Insurance statistics have indicated a greater trend towards more frequent, more diverse and more destructive disasters (Munich Re 2012). However, not much research have been undertaken to understand how individuals change their behaviour after such events to prevent and limit the adverse effects of future recurrence. The main contribution of this theory is to address this major gap in our current understanding of how individuals engage in resilient behavioural changes in the aftermath of extreme events. Through the review of existing contributions in understanding of the individual decision-making process to undergo behavioural changes, this thesis answer the question of why some people put up resilient behaviours while others do not.

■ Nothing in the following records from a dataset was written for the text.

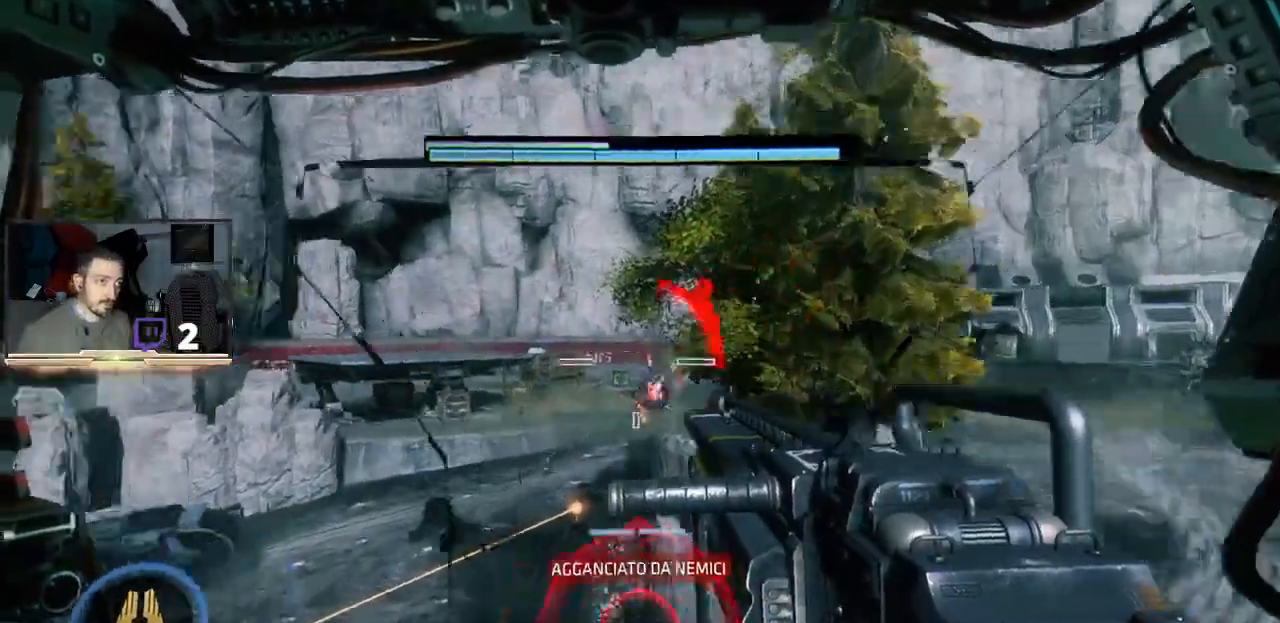
{"buttons": ["L2"], "left_stick": "up", "right_stick": "center", "events": [[100, "right_stick", "center"], [133, "L1", "up"], [167, "left_stick", "up"], [233, "right_stick", "up-right"], [433, "right_stick", "center"]]}
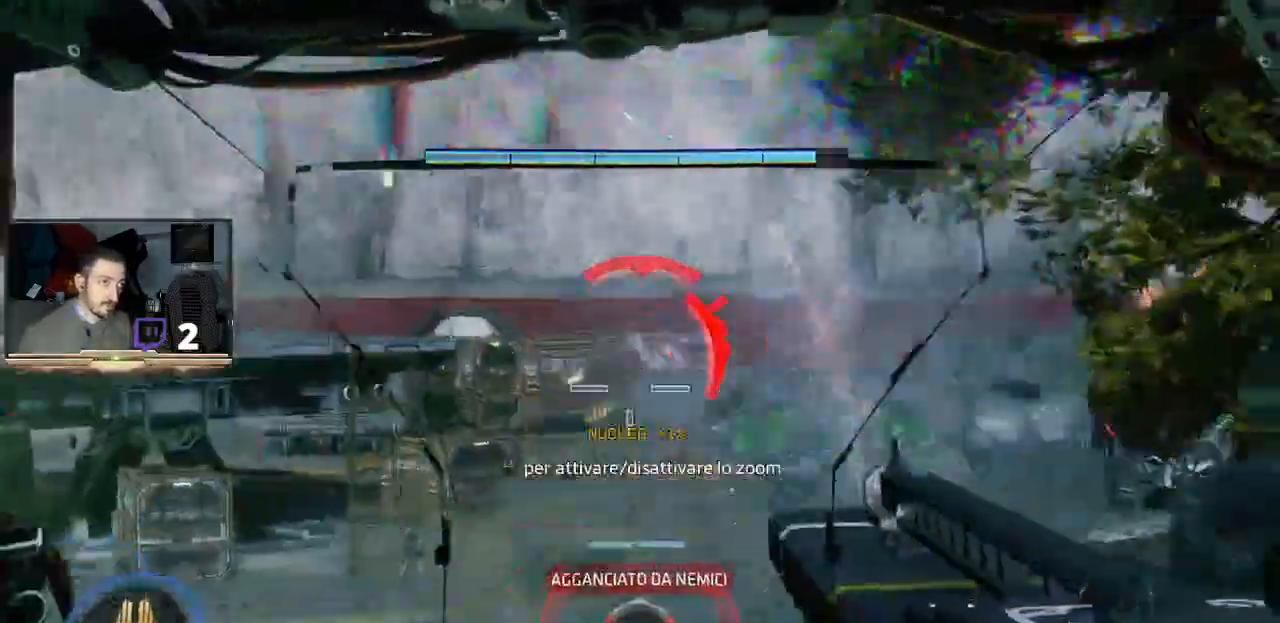
{"buttons": [], "left_stick": "up-left", "right_stick": "right", "events": [[33, "left_stick", "up-left"], [167, "L2", "up"], [467, "right_stick", "right"]]}
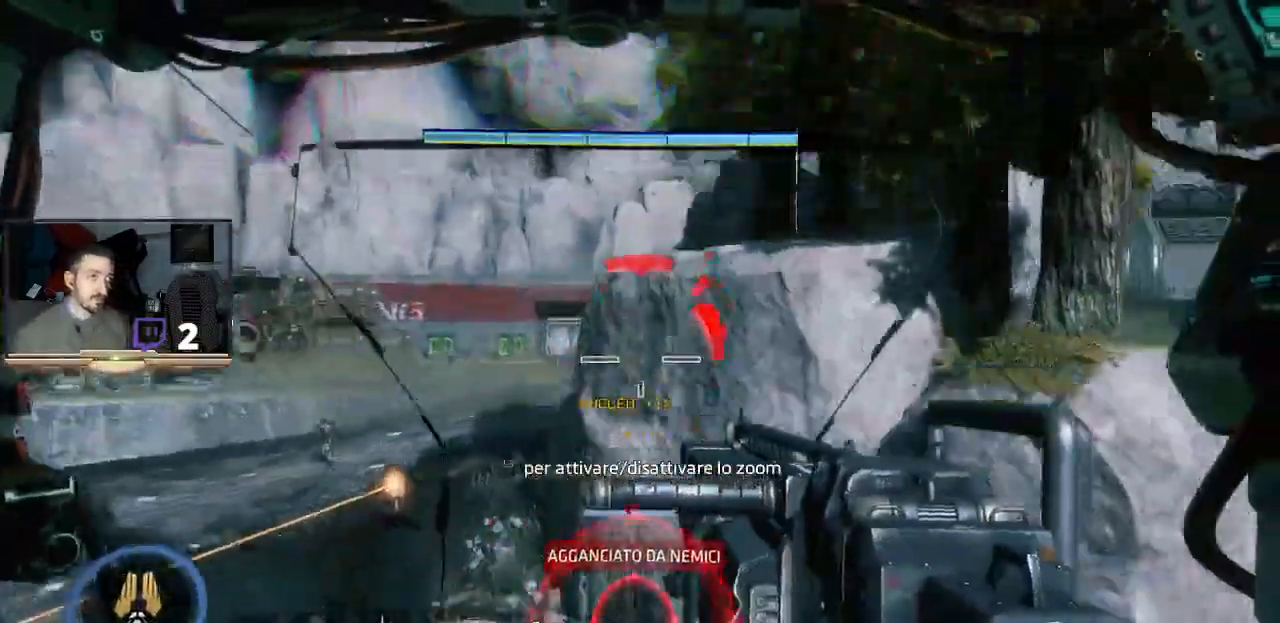
{"buttons": ["L2"], "left_stick": "up-left", "right_stick": "up-right", "events": [[67, "right_stick", "up-right"], [500, "L2", "down"]]}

This thesis looks at the resilient behaviours which refer to individuals’ ability to recover after undergoing significant adversity (Linnenluecke and Griffiths 2010). Previous studies on disasters and extreme events have identified two main predictors of behavioural changes after adverse events, emotional distress and perceived risk. It was, therefore in this thesis, hypothesised that heightened emotional distress and perceived risk experienced will result in undertaking of resilient behaviour after an extreme event. The social cognitive theory serves as the mechanism driving the performance of resilient behaviours. Social cognitive theory suggests that a relationship exists among the characteristics of humans, their circumstances and their behaviour (Torabi and Seo 2004). And that when individuals’ emotions and perceptions interact with the distressing events it will trigger subsequent behavioural responses.
Overall, mixed results were generated from the analyses indicating that people do not always undertake actions to protect themselves despite being aware of the potential risks. Specifically in this study, it was found that individuals were more prone to taking resilient actions that do not require expending any additional resources to achieve. The key finding of this study indicates that overall concern for future extreme events is rather low, and people do not seem likely to be planning ahead and be prepared for these unexpected events.